The album kicks off with “This Was Made Here,” a percussively poetic exploration of displacement and longing for home that builds to a lithe solo by Tassew Wondem on the Ethiopian reed flute, or washint. While Ethiopian cadences wend through the entire album, the influences move to the foreground on the traditional Amharic poetry of Yerakeh Yeresal” and the quietly mesmerizing “Yesterday is a Tizita.” Suffused with a sense of delicious ache best described by the Portuguese term “saudade,” the song flows from Meklit’s cascading lines on krar to Tassew Wondem’s ethereal washint to Randal Fisher’s red-clay tenor.
“I wanted that kind of conversation,” Meklit says. “Tassew, Endris and Messele are some of my favorite musicians on the planet and they are innovators in the way they think. Sometimes people put traditional music in a box, that this is the past. But that’s not fair or true, they’re expansive, right in there, mixing it up.”
Photo by John Nilsen
If “This Was Made Here” sets the scene for When the People Move, the galloping “I Want to Sing for Them All” is Meklit’s manifesto, the piece in which she lays claim to every artist and sound that has crossed her meandering path. Dan Wilson brought the Preservation Hall horns into her orbit, and they provide a tidal surge of brass on “You Are My Luck,” a piece propelled by the tupan of Marco Peris Coppola (who also leads the great Balkan brass ensemble Inspector Gadje).

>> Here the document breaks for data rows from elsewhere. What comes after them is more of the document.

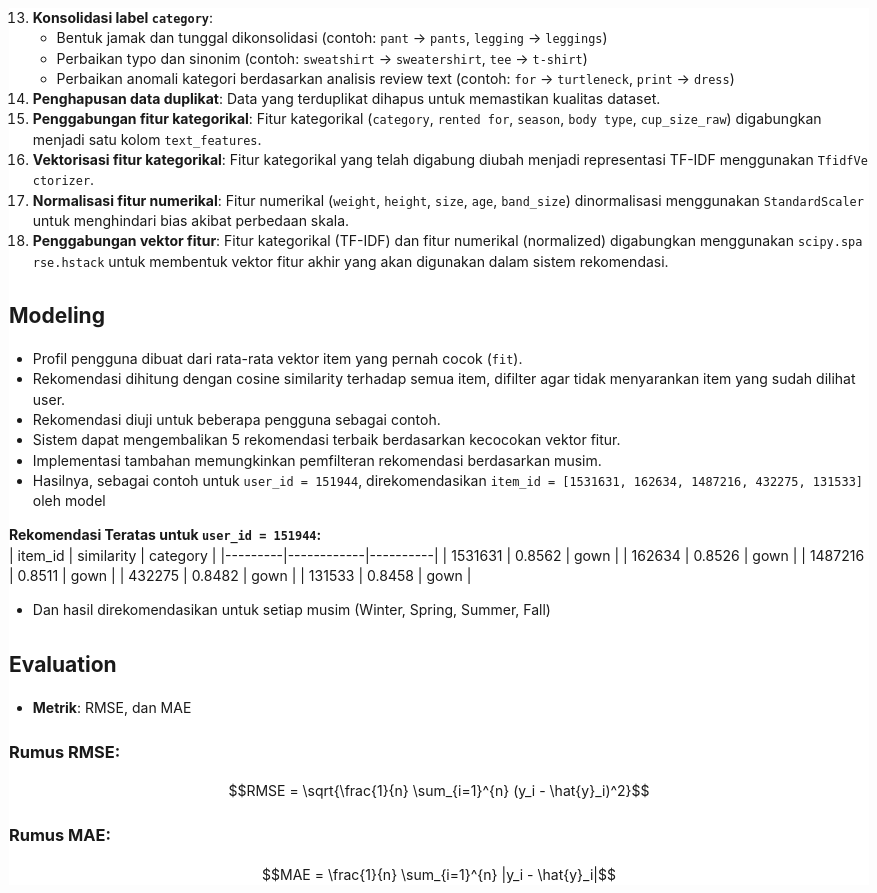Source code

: 13. **Konsolidasi label `category`**: 
    - Bentuk jamak dan tunggal dikonsolidasi (contoh: `pant` → `pants`, `legging` → `leggings`)
    - Perbaikan typo dan sinonim (contoh: `sweatshirt` → `sweatershirt`, `tee` → `t-shirt`)
    - Perbaikan anomali kategori berdasarkan analisis review text (contoh: `for` → `turtleneck`, `print` → `dress`)
14. **Penghapusan data duplikat**: Data yang terduplikat dihapus untuk memastikan kualitas dataset.
15. **Penggabungan fitur kategorikal**: Fitur kategorikal (`category`, `rented for`, `season`, `body type`, `cup_size_raw`) digabungkan menjadi satu kolom `text_features`.
16. **Vektorisasi fitur kategorikal**: Fitur kategorikal yang telah digabung diubah menjadi representasi TF-IDF menggunakan `TfidfVectorizer`.
17. **Normalisasi fitur numerikal**: Fitur numerikal (`weight`, `height`, `size`, `age`, `band_size`) dinormalisasi menggunakan `StandardScaler` untuk menghindari bias akibat perbedaan skala.
18. **Penggabungan vektor fitur**: Fitur kategorikal (TF-IDF) dan fitur numerikal (normalized) digabungkan menggunakan `scipy.sparse.hstack` untuk membentuk vektor fitur akhir yang akan digunakan dalam sistem rekomendasi.

## Modeling
- Profil pengguna dibuat dari rata-rata vektor item yang pernah cocok (`fit`).
- Rekomendasi dihitung dengan cosine similarity terhadap semua item, difilter agar tidak menyarankan item yang sudah dilihat user.
- Rekomendasi diuji untuk beberapa pengguna sebagai contoh.
- Sistem dapat mengembalikan 5 rekomendasi terbaik berdasarkan kecocokan vektor fitur.
- Implementasi tambahan memungkinkan pemfilteran rekomendasi berdasarkan musim.
- Hasilnya, sebagai contoh untuk `user_id = 151944`, direkomendasikan `item_id = [1531631, 162634, 1487216, 432275, 131533]` oleh model

**Rekomendasi Teratas untuk `user_id = 151944`:**  
| item_id | similarity | category |
|---------|------------|----------|
| 1531631 | 0.8562     | gown     |
| 162634  | 0.8526     | gown     |
| 1487216 | 0.8511     | gown     |
| 432275  | 0.8482     | gown     |
| 131533  | 0.8458     | gown     |

- Dan hasil direkomendasikan untuk setiap musim (Winter, Spring, Summer, Fall)

## Evaluation
* **Metrik**: RMSE, dan MAE

### Rumus RMSE:

$$RMSE = \sqrt{\frac{1}{n} \sum_{i=1}^{n} (y_i - \hat{y}_i)^2}$$

### Rumus MAE:

$$MAE = \frac{1}{n} \sum_{i=1}^{n} |y_i - \hat{y}_i|$$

“New Orleans is the birth place of jazz and it’s a city of hybridity and cultural collision. Being there, you feel the crossroads,” Meklit says. “Jazz as a cultural innovation sprang from the forced migration and enslavement of African peoples and you can’t talk about American culture without acknowledging that. I’m particularly interested in where African and African-American musics meet. I crafted the songs to express an expansive understanding of the American “we” that reflects present-time movements of people too, specifically the Ethiopian diaspora. I wanted to celebrate that community, and dance to it, and let everybody into it.
Selfie with Mulatu Astatke and Meklit.